RBI MPC: The Reserve Bank of India’s Monetary Policy Committee (MPC) in a unanimous decision that came as no surprise to the Indian markets has decided to maintain the status quo. The policy repo rate would remain unchanged at 5.25 percent. The standing deposit facility (SDF) stays at 5 percent while the bank rate and the Marginal Standing Facility (MSF) rate stand firm at 5.5 percent.
The Consumer Price Index (CPI) inflation is projected at 2.1 percent for 2025-26 with Q4 at 3.2 percent. CPI inflation for next year’s Q1 and Q2 are projected at 4.0 and 4.2 percent, respectively. On a daily average basis, system liquidity stood at a surplus of 70,000 crore. This brought delight for the Indian markets and Sensex.
RBI governor Sanjay Malhotra remarked that the neutral stance of RBI reflects its cautious navigation via a complex economic landscape. The central bank has signalled confidence in the present-day trajectory while keeping options open for future tweaks.
Implications of the Unchanged Repo Rate
RBI has delivered immediate relief to borrowers by keeping the repo rate frozen at 5.25 percent. Personal loan and home loan EMIs would remain unchanged. On the other hand, businesses with floating rate loans would be able to avoid any form of cost escalations.

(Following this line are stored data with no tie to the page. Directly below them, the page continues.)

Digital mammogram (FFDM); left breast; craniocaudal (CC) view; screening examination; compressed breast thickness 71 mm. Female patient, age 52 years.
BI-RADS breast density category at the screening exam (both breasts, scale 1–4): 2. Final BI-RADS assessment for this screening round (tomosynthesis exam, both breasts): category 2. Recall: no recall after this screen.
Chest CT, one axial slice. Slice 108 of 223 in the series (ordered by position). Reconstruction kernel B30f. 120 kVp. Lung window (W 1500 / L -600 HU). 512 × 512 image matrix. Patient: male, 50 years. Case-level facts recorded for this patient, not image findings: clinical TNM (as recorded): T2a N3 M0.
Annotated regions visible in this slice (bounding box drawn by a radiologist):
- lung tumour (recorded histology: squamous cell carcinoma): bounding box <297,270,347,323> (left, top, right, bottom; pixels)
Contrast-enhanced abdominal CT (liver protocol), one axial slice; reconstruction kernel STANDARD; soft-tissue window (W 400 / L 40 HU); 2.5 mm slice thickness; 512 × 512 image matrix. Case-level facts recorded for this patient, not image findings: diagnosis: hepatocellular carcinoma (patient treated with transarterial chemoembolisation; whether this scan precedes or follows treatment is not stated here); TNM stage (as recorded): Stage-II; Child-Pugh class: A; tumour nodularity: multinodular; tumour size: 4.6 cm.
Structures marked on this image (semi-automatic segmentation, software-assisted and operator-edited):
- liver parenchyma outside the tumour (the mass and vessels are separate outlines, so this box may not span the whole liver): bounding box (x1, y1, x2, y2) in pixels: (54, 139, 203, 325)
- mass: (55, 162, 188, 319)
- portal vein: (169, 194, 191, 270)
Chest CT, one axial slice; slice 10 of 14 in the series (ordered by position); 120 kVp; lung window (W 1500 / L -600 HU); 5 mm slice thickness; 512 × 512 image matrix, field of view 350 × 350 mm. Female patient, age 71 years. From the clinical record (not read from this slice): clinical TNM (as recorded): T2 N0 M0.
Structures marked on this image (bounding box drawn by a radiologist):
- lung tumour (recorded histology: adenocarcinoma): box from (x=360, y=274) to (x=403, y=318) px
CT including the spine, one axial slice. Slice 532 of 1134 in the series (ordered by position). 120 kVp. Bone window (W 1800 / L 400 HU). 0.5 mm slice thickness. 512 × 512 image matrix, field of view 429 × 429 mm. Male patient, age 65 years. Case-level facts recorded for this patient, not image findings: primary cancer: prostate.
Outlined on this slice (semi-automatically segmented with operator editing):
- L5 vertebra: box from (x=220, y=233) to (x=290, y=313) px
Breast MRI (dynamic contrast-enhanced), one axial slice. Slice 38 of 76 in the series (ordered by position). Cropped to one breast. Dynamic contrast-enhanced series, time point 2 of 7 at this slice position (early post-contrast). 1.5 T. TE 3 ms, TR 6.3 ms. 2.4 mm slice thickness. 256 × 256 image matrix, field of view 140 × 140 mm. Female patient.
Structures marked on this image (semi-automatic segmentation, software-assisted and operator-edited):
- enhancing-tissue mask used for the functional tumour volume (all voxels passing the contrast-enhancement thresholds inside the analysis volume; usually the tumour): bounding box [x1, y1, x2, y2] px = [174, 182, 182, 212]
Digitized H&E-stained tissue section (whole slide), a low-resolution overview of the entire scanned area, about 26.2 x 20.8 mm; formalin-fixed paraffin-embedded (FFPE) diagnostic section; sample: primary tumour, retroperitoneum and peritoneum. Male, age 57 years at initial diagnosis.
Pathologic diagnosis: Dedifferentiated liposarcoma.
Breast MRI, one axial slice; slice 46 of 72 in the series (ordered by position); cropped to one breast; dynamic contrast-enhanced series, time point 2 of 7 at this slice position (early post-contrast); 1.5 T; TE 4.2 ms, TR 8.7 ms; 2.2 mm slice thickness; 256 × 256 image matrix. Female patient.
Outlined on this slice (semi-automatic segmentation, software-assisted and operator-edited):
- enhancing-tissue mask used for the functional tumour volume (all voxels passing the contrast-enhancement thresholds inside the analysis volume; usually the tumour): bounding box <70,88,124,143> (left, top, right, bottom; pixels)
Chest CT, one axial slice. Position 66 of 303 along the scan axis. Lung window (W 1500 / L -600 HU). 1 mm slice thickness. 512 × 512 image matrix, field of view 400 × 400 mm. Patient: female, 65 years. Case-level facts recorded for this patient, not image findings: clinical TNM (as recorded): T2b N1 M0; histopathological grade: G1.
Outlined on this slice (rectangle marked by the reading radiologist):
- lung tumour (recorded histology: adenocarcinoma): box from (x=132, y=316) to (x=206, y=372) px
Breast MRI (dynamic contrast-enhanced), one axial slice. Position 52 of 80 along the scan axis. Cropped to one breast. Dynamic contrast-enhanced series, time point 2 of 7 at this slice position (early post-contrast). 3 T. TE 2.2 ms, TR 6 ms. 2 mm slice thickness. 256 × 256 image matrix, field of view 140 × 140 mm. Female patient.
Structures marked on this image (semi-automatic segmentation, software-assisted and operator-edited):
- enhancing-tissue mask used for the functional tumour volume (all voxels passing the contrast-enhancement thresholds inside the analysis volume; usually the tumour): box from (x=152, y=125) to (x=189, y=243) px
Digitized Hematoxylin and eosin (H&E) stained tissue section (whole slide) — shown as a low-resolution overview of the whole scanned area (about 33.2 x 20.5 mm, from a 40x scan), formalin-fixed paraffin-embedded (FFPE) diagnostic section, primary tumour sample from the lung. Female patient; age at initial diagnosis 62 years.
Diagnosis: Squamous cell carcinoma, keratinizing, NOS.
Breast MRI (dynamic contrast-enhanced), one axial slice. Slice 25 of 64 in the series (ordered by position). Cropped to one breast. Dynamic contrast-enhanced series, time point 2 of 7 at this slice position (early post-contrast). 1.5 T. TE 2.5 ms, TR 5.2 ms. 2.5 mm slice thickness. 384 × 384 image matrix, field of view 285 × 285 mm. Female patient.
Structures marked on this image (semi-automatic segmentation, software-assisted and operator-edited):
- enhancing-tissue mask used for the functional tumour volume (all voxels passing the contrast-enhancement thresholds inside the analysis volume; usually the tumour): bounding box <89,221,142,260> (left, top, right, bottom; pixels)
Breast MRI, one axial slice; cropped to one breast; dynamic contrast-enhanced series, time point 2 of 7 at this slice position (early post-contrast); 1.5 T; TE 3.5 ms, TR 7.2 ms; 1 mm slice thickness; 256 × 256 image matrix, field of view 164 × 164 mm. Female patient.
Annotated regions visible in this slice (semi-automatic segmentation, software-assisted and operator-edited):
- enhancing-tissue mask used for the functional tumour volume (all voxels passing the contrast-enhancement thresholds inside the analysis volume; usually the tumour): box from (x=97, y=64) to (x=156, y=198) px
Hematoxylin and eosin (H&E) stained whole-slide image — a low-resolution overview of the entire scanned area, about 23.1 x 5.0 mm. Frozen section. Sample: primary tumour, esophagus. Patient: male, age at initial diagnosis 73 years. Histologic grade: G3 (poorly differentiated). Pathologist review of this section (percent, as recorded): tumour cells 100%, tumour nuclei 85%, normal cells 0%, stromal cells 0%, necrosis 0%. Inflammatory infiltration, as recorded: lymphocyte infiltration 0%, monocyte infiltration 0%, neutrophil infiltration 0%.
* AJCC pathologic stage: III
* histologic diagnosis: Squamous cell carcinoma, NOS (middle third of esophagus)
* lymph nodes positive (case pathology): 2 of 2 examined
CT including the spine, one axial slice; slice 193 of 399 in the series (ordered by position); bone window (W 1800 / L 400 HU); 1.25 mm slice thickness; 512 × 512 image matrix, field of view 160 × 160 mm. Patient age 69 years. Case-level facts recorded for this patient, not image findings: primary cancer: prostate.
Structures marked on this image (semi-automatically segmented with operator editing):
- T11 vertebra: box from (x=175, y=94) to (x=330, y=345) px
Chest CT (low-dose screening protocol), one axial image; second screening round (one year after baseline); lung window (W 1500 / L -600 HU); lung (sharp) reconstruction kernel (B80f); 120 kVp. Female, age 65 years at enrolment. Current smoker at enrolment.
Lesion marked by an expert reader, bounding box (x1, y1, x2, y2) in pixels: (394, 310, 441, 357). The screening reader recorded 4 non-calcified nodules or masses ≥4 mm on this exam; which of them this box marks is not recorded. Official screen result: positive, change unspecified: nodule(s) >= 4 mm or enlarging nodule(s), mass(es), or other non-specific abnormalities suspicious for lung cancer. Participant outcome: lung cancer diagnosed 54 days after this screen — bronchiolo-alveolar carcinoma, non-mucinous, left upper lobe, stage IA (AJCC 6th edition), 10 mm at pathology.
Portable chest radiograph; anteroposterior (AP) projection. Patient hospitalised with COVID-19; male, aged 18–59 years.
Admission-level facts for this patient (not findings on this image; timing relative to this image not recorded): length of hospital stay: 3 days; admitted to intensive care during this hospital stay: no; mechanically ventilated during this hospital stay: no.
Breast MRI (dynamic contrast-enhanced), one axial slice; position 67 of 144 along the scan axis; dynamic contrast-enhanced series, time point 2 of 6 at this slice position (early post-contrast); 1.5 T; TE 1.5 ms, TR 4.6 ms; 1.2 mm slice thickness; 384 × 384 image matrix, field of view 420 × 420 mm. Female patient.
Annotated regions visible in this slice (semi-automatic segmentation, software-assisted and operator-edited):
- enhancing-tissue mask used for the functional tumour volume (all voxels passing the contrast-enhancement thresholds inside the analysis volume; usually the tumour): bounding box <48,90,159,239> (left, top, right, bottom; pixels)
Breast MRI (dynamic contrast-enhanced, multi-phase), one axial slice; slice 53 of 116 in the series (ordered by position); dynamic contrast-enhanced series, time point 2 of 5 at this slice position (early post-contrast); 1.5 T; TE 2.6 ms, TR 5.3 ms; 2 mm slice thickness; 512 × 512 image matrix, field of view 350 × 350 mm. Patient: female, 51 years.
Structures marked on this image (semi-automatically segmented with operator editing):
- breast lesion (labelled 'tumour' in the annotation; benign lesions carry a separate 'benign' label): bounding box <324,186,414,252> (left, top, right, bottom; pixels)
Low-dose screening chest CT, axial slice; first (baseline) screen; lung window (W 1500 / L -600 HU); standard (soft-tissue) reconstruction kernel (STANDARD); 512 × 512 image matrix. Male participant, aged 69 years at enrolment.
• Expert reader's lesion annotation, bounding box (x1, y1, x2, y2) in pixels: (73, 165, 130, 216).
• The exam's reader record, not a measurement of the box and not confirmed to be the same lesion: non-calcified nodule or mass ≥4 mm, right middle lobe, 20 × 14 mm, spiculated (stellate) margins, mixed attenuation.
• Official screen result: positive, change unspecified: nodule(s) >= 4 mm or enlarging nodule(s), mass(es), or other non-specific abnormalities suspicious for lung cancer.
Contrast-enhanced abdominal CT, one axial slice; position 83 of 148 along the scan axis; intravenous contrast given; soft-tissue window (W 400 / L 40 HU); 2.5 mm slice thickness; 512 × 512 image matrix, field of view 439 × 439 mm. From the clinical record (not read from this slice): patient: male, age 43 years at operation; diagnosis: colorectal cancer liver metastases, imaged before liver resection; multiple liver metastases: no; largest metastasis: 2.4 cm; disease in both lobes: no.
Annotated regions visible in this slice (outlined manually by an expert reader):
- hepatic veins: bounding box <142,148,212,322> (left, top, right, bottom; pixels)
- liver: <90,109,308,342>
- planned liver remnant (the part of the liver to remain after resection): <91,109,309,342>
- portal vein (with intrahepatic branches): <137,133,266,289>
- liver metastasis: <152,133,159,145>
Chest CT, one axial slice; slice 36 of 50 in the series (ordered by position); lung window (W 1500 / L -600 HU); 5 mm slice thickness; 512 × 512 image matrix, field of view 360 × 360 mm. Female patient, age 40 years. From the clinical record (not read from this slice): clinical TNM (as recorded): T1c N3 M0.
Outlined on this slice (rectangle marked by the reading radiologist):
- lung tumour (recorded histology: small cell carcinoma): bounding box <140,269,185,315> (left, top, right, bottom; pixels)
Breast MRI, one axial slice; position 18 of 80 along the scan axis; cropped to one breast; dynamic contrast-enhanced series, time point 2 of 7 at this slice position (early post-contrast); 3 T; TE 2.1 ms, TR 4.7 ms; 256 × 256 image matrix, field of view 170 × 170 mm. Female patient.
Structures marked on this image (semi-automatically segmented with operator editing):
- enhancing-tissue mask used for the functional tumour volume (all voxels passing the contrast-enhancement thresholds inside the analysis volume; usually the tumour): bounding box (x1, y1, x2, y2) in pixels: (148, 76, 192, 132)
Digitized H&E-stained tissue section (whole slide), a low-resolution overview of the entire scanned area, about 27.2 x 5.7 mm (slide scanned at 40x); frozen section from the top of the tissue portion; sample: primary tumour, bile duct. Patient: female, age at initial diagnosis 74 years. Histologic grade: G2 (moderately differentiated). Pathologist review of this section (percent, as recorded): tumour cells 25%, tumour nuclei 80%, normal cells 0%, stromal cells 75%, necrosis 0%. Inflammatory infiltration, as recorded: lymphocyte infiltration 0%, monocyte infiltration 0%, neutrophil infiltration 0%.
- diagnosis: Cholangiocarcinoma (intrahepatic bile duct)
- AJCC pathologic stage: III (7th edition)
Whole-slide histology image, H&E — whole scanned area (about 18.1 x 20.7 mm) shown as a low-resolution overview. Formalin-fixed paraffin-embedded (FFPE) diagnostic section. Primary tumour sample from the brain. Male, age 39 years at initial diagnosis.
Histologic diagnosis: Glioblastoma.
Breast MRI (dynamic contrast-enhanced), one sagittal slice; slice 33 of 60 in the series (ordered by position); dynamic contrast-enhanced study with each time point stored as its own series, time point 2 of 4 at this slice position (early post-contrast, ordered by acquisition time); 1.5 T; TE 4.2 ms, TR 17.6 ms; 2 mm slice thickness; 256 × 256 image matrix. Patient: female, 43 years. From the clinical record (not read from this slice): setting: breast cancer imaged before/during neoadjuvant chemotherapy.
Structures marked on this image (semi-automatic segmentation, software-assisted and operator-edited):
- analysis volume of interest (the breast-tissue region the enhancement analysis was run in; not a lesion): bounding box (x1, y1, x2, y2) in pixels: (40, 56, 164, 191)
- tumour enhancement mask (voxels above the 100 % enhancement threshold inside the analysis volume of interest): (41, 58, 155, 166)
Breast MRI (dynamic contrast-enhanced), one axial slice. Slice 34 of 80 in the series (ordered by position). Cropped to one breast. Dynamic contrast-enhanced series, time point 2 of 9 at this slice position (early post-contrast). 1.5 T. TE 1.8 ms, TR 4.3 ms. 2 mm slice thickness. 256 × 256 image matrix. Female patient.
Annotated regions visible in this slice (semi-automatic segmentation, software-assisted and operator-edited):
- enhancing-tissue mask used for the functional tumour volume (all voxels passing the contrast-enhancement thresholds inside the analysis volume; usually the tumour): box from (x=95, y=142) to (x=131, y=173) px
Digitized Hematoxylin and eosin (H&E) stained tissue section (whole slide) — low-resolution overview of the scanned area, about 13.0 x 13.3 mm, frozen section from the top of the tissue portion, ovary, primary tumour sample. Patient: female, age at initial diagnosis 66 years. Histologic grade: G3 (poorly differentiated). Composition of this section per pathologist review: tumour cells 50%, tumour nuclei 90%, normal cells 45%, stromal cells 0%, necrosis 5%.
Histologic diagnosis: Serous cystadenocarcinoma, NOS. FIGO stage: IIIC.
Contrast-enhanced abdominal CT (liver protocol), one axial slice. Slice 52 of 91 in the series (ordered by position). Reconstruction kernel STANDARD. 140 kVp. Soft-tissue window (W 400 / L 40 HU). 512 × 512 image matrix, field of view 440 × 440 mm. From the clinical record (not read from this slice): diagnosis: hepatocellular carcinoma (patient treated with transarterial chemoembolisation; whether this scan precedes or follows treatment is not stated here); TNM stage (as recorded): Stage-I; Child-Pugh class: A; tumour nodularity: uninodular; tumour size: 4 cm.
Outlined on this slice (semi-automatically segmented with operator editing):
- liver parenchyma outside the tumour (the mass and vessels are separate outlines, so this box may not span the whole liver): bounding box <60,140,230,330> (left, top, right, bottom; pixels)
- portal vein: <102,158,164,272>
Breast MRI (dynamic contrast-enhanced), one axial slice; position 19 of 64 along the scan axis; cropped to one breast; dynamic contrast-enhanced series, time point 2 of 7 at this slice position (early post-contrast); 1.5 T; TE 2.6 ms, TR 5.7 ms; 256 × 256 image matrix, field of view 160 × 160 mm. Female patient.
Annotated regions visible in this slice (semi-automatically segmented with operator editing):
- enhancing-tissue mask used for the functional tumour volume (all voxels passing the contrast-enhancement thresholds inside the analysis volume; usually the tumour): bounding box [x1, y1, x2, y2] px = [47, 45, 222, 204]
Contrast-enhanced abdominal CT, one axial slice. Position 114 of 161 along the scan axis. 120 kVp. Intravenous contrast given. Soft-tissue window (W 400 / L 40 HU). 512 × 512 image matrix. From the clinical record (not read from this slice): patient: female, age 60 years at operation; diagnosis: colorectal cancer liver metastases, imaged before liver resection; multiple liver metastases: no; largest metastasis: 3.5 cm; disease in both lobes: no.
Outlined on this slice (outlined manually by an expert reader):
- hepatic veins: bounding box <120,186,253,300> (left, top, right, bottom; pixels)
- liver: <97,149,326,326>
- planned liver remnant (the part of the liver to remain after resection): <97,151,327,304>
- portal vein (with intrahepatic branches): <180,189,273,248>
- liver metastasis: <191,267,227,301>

Small and medium enterprises (SMEs) that rely heavily on bank credit would get the much-needed stability to expand without rate shocks.
DON'T MISS
The neutral stance prioritizes growth over aggressive inflation control.
RBI MPC Members
The Monetary Policy Committee (MPC) of the Reserve Bank of India (RBI) includes 6 members: three from the RBI and the rest appointed by the Central Government.
The RBI Governor Sanjay Malhotra leads the RBI CPC while the 6 members include:
- Nagesh Kumar, Director and Chief Executive of the Institute for Studies in Industrial Development, New Delhi
- Indranil Bhattacharyya, Reserve Bank of India Executive Director
- Poonam Gupta, Reserve Bank of India Deputy Governor, Incharge of the Monetary Policy Committee
- Ram Singh, Director of the Delhi School of Economics
- Saugata Bhattacharya, a Mumbai-based economist, Former Chief Economist and Executive Vice President at Axis Bank
How The Rate Path Of RBI Compares Internationally?
This year, major central banks have not observed a single common direction. In the recent past, a broad shift toward easier policy has been the go-to mantra for many economies of the world this year. For instance, the United States Federal Reserve reduced its benchmark rate by 25 basis points in the later half of 2025. Currently, it stands at 3.50-3.75 percent after tightening earlier.
The key rate has been kept at 3.75 percent by the Bank of England (BoE). Policymakers are closely split on future cut timings amid softening growth forecasts. The main policy rates have been kept unchanged by the European Central Bank (ECB) in early 2026 to maintain stability instead of cutting further for now as inflation falls closer to target.